Connectome Analysis Unit, RIKEN Center for Brain Science, 2-1 Hirosawa, Wako, Saitama, 351-0198, Japan.
Laboratory for Molecular Analysis of Higher Brain Function, RIKEN Center for Brain Science, 2-1 Hirosawa, Wako, Saitama, 351-0198, Japan.
Brain Struct Funct. 2020 May;225(4):1225-1243. doi: 10.1007/s00429-020-02073-y. Epub 2020 May 4.
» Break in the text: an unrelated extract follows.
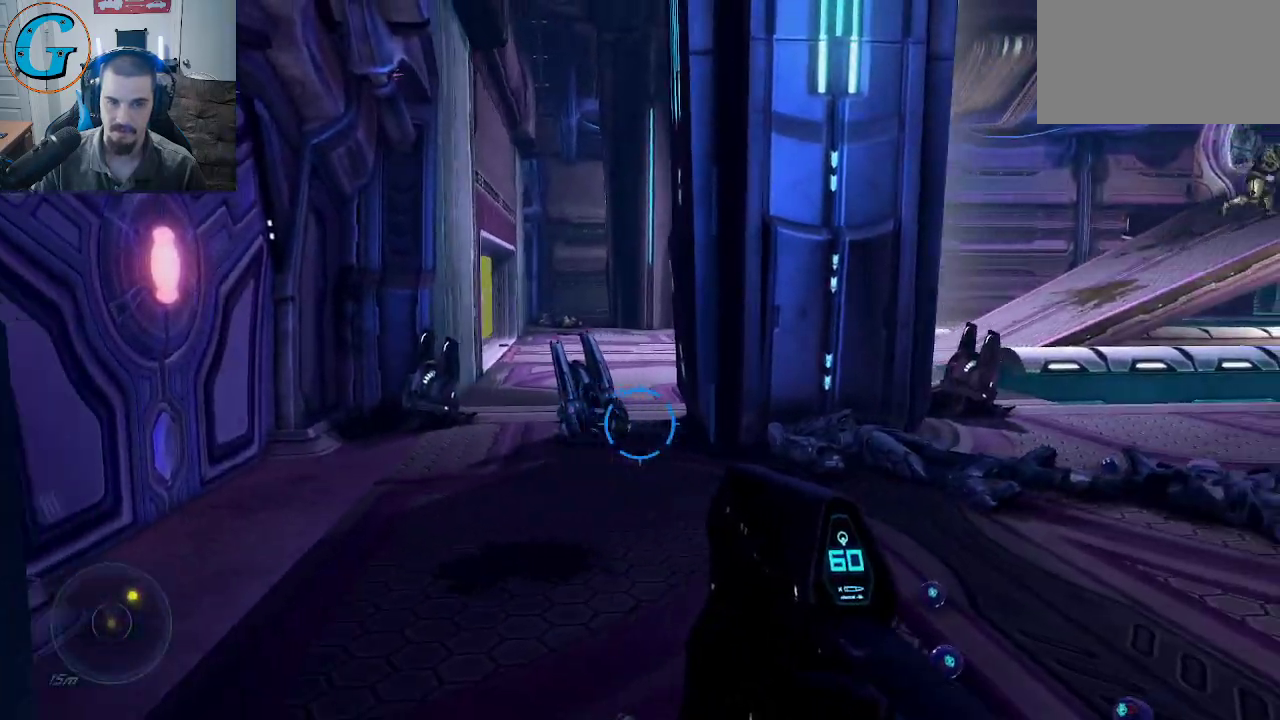
{"keys": ["a", "w"], "mouse": [], "mouse_move": "still", "events": [[434, "a", "down"]]}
We describe our connectomics pipeline for processing anterograde tracer injection data for the brain of the common marmoset (Callithrix jacchus). Brain sections were imaged using a batch slide scanner (NanoZoomer 2.0-HT) and we used artificial intelligence to precisely segment the tracer signal from the background in the fluorescence images. The shape of each brain was reconstructed by reference to a block-face and all data were mapped into a common 3D brain space with atlas and 2D cortical flat map. To overcome the effect of using a single template atlas to specify cortical boundaries, brains were cyto- and myelo-architectonically annotated to create individual 3D atlases. Registration between the individual and common brain cortical boundaries in the flat map space was done to absorb the variation of each brain and precisely map all tracer injection data into one cortical brain space. We describe the methodology of our pipeline and analyze the accuracy of our tracer segmentation and brain registration approaches. Results show our pipeline can successfully process and normalize tracer injection experiments into a common space, making it suitable for large-scale connectomics studies with a focus on the cerebral cortex.
我们描述了用于处理普通狨猴(Callithrix jacchus)大脑顺行示踪剂注射数据的连接组学管道。使用批量幻灯片扫描仪(NanoZoomer 2.0-HT)对脑切片进行成像,我们使用人工智能从荧光图像中的背景中精确地分割示踪剂信号。通过参考块面来重建每个大脑的形状,并且所有数据都被映射到具有图谱和 2D 皮质平面图的共同 3D 脑空间中。为了克服使用单个模板图谱来指定皮质边界的影响,对大脑进行细胞和髓鞘结构注释以创建个体 3D 图谱。在平面图谱空间中,在个体和常见大脑皮质边界之间进行配准,以吸收每个大脑的变化,并将所有示踪剂注射数据精确地映射到一个皮质脑空间中。我们描述了我们的管道的方法,并分析了我们的示踪剂分割和大脑注册方法的准确性。结果表明,我们的管道可以成功地将示踪剂注射实验处理和归一化为一个共同的空间,使其适用于以大脑皮层为重点的大规模连接组学研究。